In four appearances with the Braves, Biddle, now a reliever, is 1-0 with a 0.00 ERA in four appearances, giving up four hits in 6.1 innings pitched.

It’s taken some time, but Biddle feels settled and content. He’s always been his harshest critic, and some of that self-reflection in the past was cutting. Now, it seems past Biddle, who definitely falls under the category of a “good locker room guy” and a positive presence with his affable disposition.

“I think it will hit me a little later what it all means pitching here [at Citizens Bank Park], the very place where I once worked out for the Phillies,” Biddle said. “This city has always been good to me, and I hope the city appreciates the fact that I do work hard and I will always love Philadelphia.”

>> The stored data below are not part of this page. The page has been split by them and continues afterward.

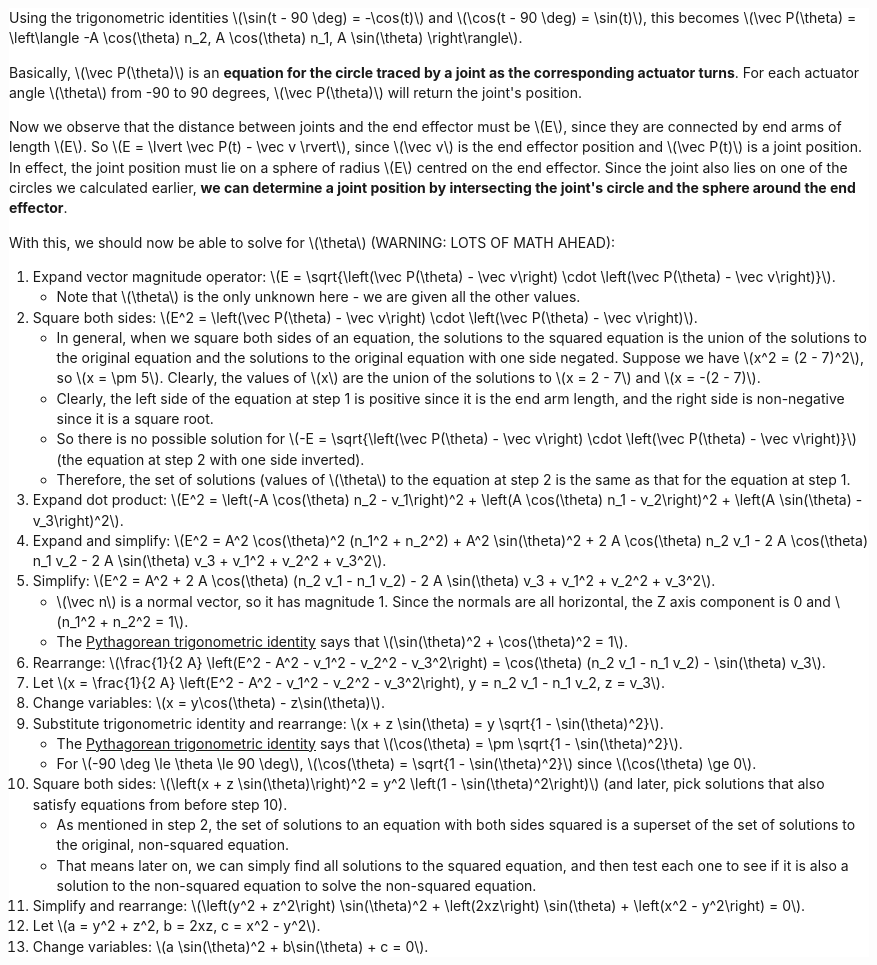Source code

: Using the trigonometric identities \\(\sin(t - 90 \deg) = -\cos(t)\\) and \\(\cos(t - 90 \deg) = \sin(t)\\), this becomes \\(\vec P(\theta) = \left\langle -A \cos(\theta) n\_2, A \cos(\theta) n\_1, A \sin(\theta) \right\rangle\\).

Basically, \\(\vec P(\theta)\\) is an **equation for the circle traced by a joint as the corresponding actuator turns**. For each actuator angle \\(\theta\\) from -90 to 90 degrees, \\(\vec P(\theta)\\) will return the joint's position.

Now we observe that the distance between joints and the end effector must be \\(E\\), since they are connected by end arms of length \\(E\\). So \\(E = \lvert \vec P(t) - \vec v \rvert\\), since \\(\vec v\\) is the end effector position and \\(\vec P(t)\\) is a joint position. In effect, the joint position must lie on a sphere of radius \\(E\\) centred on the end effector. Since the joint also lies on one of the circles we calculated earlier, **we can determine a joint position by intersecting the joint's circle and the sphere around the end effector**.

With this, we should now be able to solve for \\(\theta\\) (WARNING: LOTS OF MATH AHEAD):

1. Expand vector magnitude operator: \\(E = \sqrt{\left(\vec P(\theta) - \vec v\right) \cdot \left(\vec P(\theta) - \vec v\right)}\\).
    * Note that \\(\theta\\) is the only unknown here - we are given all the other values.
2. Square both sides: \\(E^2 = \left(\vec P(\theta) - \vec v\right) \cdot \left(\vec P(\theta) - \vec v\right)\\).
    * In general, when we square both sides of an equation, the solutions to the squared equation is the union of the solutions to the original equation and the solutions to the original equation with one side negated. Suppose we have \\(x^2 = (2 - 7)^2\\), so \\(x = \pm 5\\). Clearly, the values of \\(x\\) are the union of the solutions to \\(x = 2 - 7\\) and \\(x = -(2 - 7)\\).
    * Clearly, the left side of the equation at step 1 is positive since it is the end arm length, and the right side is non-negative since it is a square root.
    * So there is no possible solution for \\(-E = \sqrt{\left(\vec P(\theta) - \vec v\right) \cdot \left(\vec P(\theta) - \vec v\right)}\\) (the equation at step 2 with one side inverted).
    * Therefore, the set of solutions (values of \\(\theta\\) to the equation at step 2 is the same as that for the equation at step 1.
3. Expand dot product: \\(E^2 = \left(-A \cos(\theta) n\_2 - v\_1\right)^2 + \left(A \cos(\theta) n\_1 - v\_2\right)^2 + \left(A \sin(\theta) - v\_3\right)^2\\).
4. Expand and simplify: \\(E^2 = A^2 \cos(\theta)^2 (n\_1^2 + n\_2^2) + A^2 \sin(\theta)^2 + 2 A \cos(\theta) n\_2 v\_1 - 2 A \cos(\theta) n\_1 v\_2 - 2 A \sin(\theta) v\_3 + v\_1^2 + v\_2^2 + v\_3^2\\).
5. Simplify: \\(E^2 = A^2 + 2 A \cos(\theta) (n\_2 v\_1 - n\_1 v\_2) - 2 A \sin(\theta) v\_3 + v\_1^2 + v\_2^2 + v\_3^2\\).
    * \\(\vec n\\) is a normal vector, so it has magnitude 1. Since the normals are all horizontal, the Z axis component is 0 and \\(n\_1^2 + n\_2^2 = 1\\).
    * The [Pythagorean trigonometric identity](https://en.wikipedia.org/wiki/Pythagorean_trigonometric_identity) says that \\(\sin(\theta)^2 + \cos(\theta)^2 = 1\\).
6. Rearrange: \\(\frac{1}{2 A} \left(E^2 - A^2 - v\_1^2 - v\_2^2 - v\_3^2\right) = \cos(\theta) (n\_2 v\_1 - n\_1 v\_2) - \sin(\theta) v\_3\\).
7. Let \\(x = \frac{1}{2 A} \left(E^2 - A^2 - v\_1^2 - v\_2^2 - v\_3^2\right), y = n\_2 v\_1 - n\_1 v\_2, z = v\_3\\).
8. Change variables: \\(x = y\cos(\theta) - z\sin(\theta)\\).
9. Substitute trigonometric identity and rearrange: \\(x + z \sin(\theta) = y \sqrt{1 - \sin(\theta)^2}\\).
    * The [Pythagorean trigonometric identity](https://en.wikipedia.org/wiki/Pythagorean_trigonometric_identity) says that \\(\cos(\theta) = \pm \sqrt{1 - \sin(\theta)^2}\\).
    * For \\(-90 \deg \le \theta \le 90 \deg\\), \\(\cos(\theta) = \sqrt{1 - \sin(\theta)^2}\\) since \\(\cos(\theta) \ge 0\\).
10. Square both sides: \\(\left(x + z \sin(\theta)\right)^2 = y^2 \left(1 - \sin(\theta)^2\right)\\) (and later, pick solutions that also satisfy equations from before step 10).
    * As mentioned in step 2, the set of solutions to an equation with both sides squared is a superset of the set of solutions to the original, non-squared equation.
    * That means later on, we can simply find all solutions to the squared equation, and then test each one to see if it is also a solution to the non-squared equation to solve the non-squared equation.
11. Simplify and rearrange: \\(\left(y^2 + z^2\right) \sin(\theta)^2 + \left(2xz\right) \sin(\theta) + \left(x^2 - y^2\right) = 0\\).
12. Let \\(a = y^2 + z^2, b = 2xz, c = x^2 - y^2\\).
13. Change variables: \\(a \sin(\theta)^2 + b\sin(\theta) + c = 0\\).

Biddle’s otherwise unceremonious homecoming was capped by a ninth-inning double he hit down the line to drive in a run. It was Biddle’s first major league hit and RBI. He laughed afterward, because it didn’t look very pretty – Biddle thought the ball was foul and almost tripped over first base as he headed toward second.

“I looked up and was surprised the ball was fair, because I thought for sure that it was foul,” Biddle said, laughing. “I started looking up and said to myself, ‘I gotta go, that ball is fair. I just hit a double.’ It didn’t really hit me that I could do that.”

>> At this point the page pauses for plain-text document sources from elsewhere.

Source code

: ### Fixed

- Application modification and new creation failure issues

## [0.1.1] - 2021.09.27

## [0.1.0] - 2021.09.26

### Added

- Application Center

Above everything, Biddle looks like he’s going to be a factor in a Braves’ bullpen that combined for 3.2 innings of hitless relief in their 10-1 win over the Phillies on Sunday. And Atlanta, at 16-11 and tied with the Phillies for second in the National League East, will be fighting it out with the home team this year for what could possibly be a wild card playoff berth.

Traded to the Pittsburgh Pirates before spring training in 2016 and claimed off waivers by the Braves a few weeks later, Biddle hopes his injuries are in the past and seems to have caught on in Atlanta.

“I feel really good, and this is a good feeling,” said Biddle. “I’ve been getting a lot of positive feedback from the coaching staff here with the Braves. I’ve been injured more than I’ve been healthy with the Braves, but they’ve had my back for a long time now. I’m just happy that I’m being given an opportunity. That’s all ask."

He relished the opportunity to return to the Bank.

"This meant a lot this weekend to be in this stadium and hear the cheers and chants for my name when I was announced,” he said.

It appears to be a feeling Biddle wants to remember. Tucked in a white leather travel bag in front of his locker was the ball he pitched to secure the final out against the Phillies on Sunday.